CHRIS CHRISTIE GOES COWBOY UP



I wasn't convinced at first about New Jersey Governor Chris Christie's involvement
in the Bridegate scandal that caused mayhem and mass delays near the entry to New York
City in 2013, but after seeing him suck up to Jerry Jones and the Cowboys over the last
month, I believe there is NO way he could've known about it.

I mean, between waving his Cowboy pom-poms, ordering from Papa Johns, and screaming
at hecklers on the boardwalk with ice cream cone in hand, there is just no chance Christie
could've had any time to worry about clogging up traffic as revenge to a politician in Fort Lee.


Christie with Papa Johns dude placing order
On Sunday night, Christie was in the private suite of Cowboys owner Jerry Jones whooping
it up as Dallas battled Detroit in the Wild Card round. The self-proclaimed lifelong Cowboys
fan since first bite, was pictured at the end of the game in an oh-so-awkward man hug with
Jones and some other free-loading homer.

Christie looked like the bench warmer in Little League trying to get into the celebration
with the stars of the team. Jones seemed to be saying, "Come on, kid, you had nothing to
do with this, but get in here for the picture."

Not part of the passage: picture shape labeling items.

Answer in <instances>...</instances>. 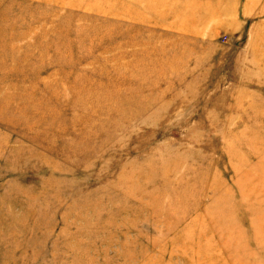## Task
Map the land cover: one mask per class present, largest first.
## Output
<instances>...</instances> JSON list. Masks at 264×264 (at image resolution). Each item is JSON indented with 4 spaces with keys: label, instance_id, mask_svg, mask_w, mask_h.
I'll use <instances>...</instances> for the list:
<instances>
[{
    "label": "rangeland",
    "instance_id": "1",
    "mask_svg": "<svg viewBox=\"0 0 264 264\" xmlns=\"http://www.w3.org/2000/svg\"><path fill=\"white\" fill-rule=\"evenodd\" d=\"M0 264H264V0H0Z\"/></svg>",
    "mask_w": 264,
    "mask_h": 264
}]
</instances>
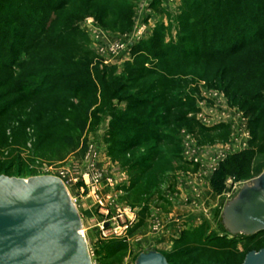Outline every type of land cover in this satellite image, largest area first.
Masks as SVG:
<instances>
[{"label":"rangeland","instance_id":"rangeland-1","mask_svg":"<svg viewBox=\"0 0 264 264\" xmlns=\"http://www.w3.org/2000/svg\"><path fill=\"white\" fill-rule=\"evenodd\" d=\"M53 1L68 4L35 8L32 16L43 18V26L36 24L31 37L10 35L2 44L0 175L58 177L76 208L91 264H137L151 250L177 264H242L248 252L264 248V235L262 241L228 235L222 247L212 240L226 233L211 219L212 205L262 173L264 153L252 157L245 180L228 175L221 190H213L211 181L227 157L258 144L250 143L254 114L225 89L231 75L220 71L226 63L196 57L203 40L209 48L218 43L192 32L200 19L189 8L200 0ZM107 8L122 13L127 25L120 26L113 13L104 16ZM194 54L196 62L187 58ZM142 98L147 104L130 107ZM152 108L145 127L130 126L129 118ZM175 116L182 120L177 125L171 123ZM133 135L137 146H121L120 139ZM260 140L264 149V135ZM149 154L156 159L146 174ZM134 184L141 188L132 192ZM198 185L209 187L215 202ZM149 240L155 247H146ZM115 242L120 247L110 253ZM183 242L208 245L175 255Z\"/></svg>","mask_w":264,"mask_h":264},{"label":"trees","instance_id":"trees-1","mask_svg":"<svg viewBox=\"0 0 264 264\" xmlns=\"http://www.w3.org/2000/svg\"><path fill=\"white\" fill-rule=\"evenodd\" d=\"M84 1V5H89L96 0ZM34 4H36V7H33ZM67 4L68 2L65 1L55 3L54 1L52 2V0H0V56L3 51L2 44L4 45L5 40L10 35L14 38L31 37L34 28H36V24H39V27L43 26V18L37 20L32 16V12L35 8L40 7L42 9L51 8L53 10H61L65 8ZM189 9H191L192 12L195 13V16L200 19V21H196L197 30L192 27L193 34L200 39L202 38V40L208 39V44L209 42H218L215 47L209 48L208 45L204 44L203 40L201 42L203 43V45L201 44L203 50L196 57H199L198 60L204 61H211L212 59L217 58L226 63L227 67L224 66L220 71V74L223 72L231 75V78L225 82V89L228 90L231 88V100H237V104L240 108H243L246 113L251 115L254 114L255 116L250 121V143L253 145V143L256 142L258 148L254 149L253 147H250L249 149L227 157L211 181L213 190L219 192L222 188V179L225 176L230 175L235 179L245 180L242 178L247 177L249 174L252 157L256 154L264 153L263 142L260 140L264 134H257L259 128L264 126V101H258L261 92L264 91V0H200L195 6ZM121 12L124 13L123 15L129 14V8L126 9V11ZM102 13L104 16L113 13L116 16L115 20L117 23H121L120 26H122L123 23L124 26L127 25L125 22L122 23V21L125 20V17L118 11H113V9L107 8L106 10L104 9ZM53 23L56 25L59 22L55 19ZM199 24L201 27L198 29ZM18 29L23 30L22 35L17 33ZM14 42L15 40H13L12 47H14ZM136 47H134L135 50L137 49ZM167 54L168 52L165 51L161 56L167 58ZM194 56L195 54L188 56L187 58L194 60L193 62L198 61H195L197 58ZM175 60L176 59H172V61H170L169 59L167 62L170 65L174 64L175 66H180L181 62ZM2 65L3 64L0 60V67L3 68ZM139 68L140 67L136 66L133 70H140ZM158 78L157 82H154V86H157L163 77L160 75ZM152 88L154 87H149V89ZM154 100H159V98H154ZM10 103H13V101L8 102V104L12 106ZM145 104H147L146 98L135 99L130 107L136 108ZM155 106V108H157L158 105ZM176 107L175 104H172L169 109L175 111ZM155 108L150 109L148 113L140 114L141 119H137L136 117L129 118L130 126L135 124L139 128L145 127V120H148L150 116L155 114ZM161 113H165V111H161L159 114ZM159 116L160 115L157 114L156 118L159 119ZM136 120H138L139 123H137L138 121ZM179 121L181 122L182 120L175 116L171 123L177 125L180 123ZM201 129L202 131L207 132L211 130L212 127H202ZM83 130L84 124L82 123L80 132H83ZM148 138L149 139L147 140L151 139V137ZM133 139L134 135L120 139L121 146L131 143L129 144V148H133L137 146L136 144L140 143L137 140L133 141ZM155 139L157 141L160 140L159 137H156ZM83 144L82 153L86 151V143ZM155 159L156 156L148 155V167H146V171L148 172L146 174L151 172L150 170L153 168L151 166L153 162H155ZM163 171L164 168L162 169L160 176L164 173ZM141 174H143V172ZM136 185L137 184L132 185L130 191L134 192L137 188H141ZM228 235L229 234L227 233L222 236L216 235L212 240L214 243H217L219 247H222L223 243L220 242L222 240L225 241L227 238L226 236ZM263 235L264 231L252 236H241L243 239H262ZM231 238L236 237L231 236ZM261 239L259 241H262ZM182 245L184 249H178L175 252V255L188 256L196 251H201L208 244L203 247L196 243L194 246L186 247L187 243L183 242ZM111 246L113 249H111L110 253H113L119 249L120 243L115 242L112 243ZM219 247H217V249H219ZM163 256L169 264H177L172 260V257L167 256L166 254Z\"/></svg>","mask_w":264,"mask_h":264},{"label":"water","instance_id":"water-1","mask_svg":"<svg viewBox=\"0 0 264 264\" xmlns=\"http://www.w3.org/2000/svg\"><path fill=\"white\" fill-rule=\"evenodd\" d=\"M218 223L229 235L264 231V171L226 201ZM136 262L169 264L157 252ZM0 264H91L76 208L58 177L0 175ZM242 264H264V248L248 252Z\"/></svg>","mask_w":264,"mask_h":264},{"label":"crops","instance_id":"crops-1","mask_svg":"<svg viewBox=\"0 0 264 264\" xmlns=\"http://www.w3.org/2000/svg\"><path fill=\"white\" fill-rule=\"evenodd\" d=\"M217 124H219V123H217ZM198 187H203L202 191H203L204 195H206L208 201H211V203L215 202V197L213 196L211 189L209 187H207L206 185H204V186L198 185ZM226 201H227V199L225 200L224 198H220V199H218V201L216 203L217 205H212L213 209H212L210 216H211V219L213 220L214 224L218 223L222 207L226 203ZM146 244H147L146 247H148V248L149 247H151V248L155 247V243L153 240H149ZM151 251L160 253V251L158 252V250H151Z\"/></svg>","mask_w":264,"mask_h":264},{"label":"bare ground","instance_id":"bare-ground-1","mask_svg":"<svg viewBox=\"0 0 264 264\" xmlns=\"http://www.w3.org/2000/svg\"><path fill=\"white\" fill-rule=\"evenodd\" d=\"M243 183H245V182H242L241 184H243ZM239 186H240V185H239ZM240 187H241V186H240ZM240 187H239V188H240ZM238 191H239V190H238ZM238 191H234V193H233L232 195H230L229 197L234 196ZM80 232L83 233V231H81V230H80Z\"/></svg>","mask_w":264,"mask_h":264},{"label":"built area","instance_id":"built-area-1","mask_svg":"<svg viewBox=\"0 0 264 264\" xmlns=\"http://www.w3.org/2000/svg\"><path fill=\"white\" fill-rule=\"evenodd\" d=\"M242 182H240V183H238L236 186L238 187L237 188V190H236V188H235V191H238L241 187L240 186H242V184H241ZM240 185V186H239ZM240 187V188H239ZM108 224V226H109V223H107Z\"/></svg>","mask_w":264,"mask_h":264}]
</instances>
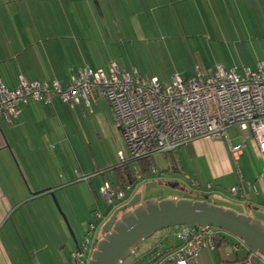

Any chance of Christie winning the 2016 presidential election went out the door with that
freeze-frame which hit the Internet before Christie could say Dunkin' Donuts. It has to rank
up there with Massachusetts Governor Michael Dukakis' photograph that all but sunk him
in the 1988 presidential race. Good intention, bad, bad result.


Do we really want the next president of the United States looking like that?

And Mr. Governor, can you please change up your wardrobe a bit? Last month when you
were waving the pom-poms in Jones' box in Philadelphia as the Cowboys took on the
Eagles, you were there with that same nasty orange sweater, size XXXL, of course. Unless
you live in Cleveland, who the heck wears orange anymore? Orange is not the new black.


Get rid of it, just like you did Christina Genovese Renna, your former aide that was made
a scapegoat for the Bridgegate scandal. Burn it, trash it, whatever, just get rid of it.

And before you go to the Cowboys game in Green Bay, make sure to pack your parka
and learn how to hive-five, man hug, and celebrate. After all, there will be a much bigger
audience than Sunday night and you can redeem yourself---or maybe not.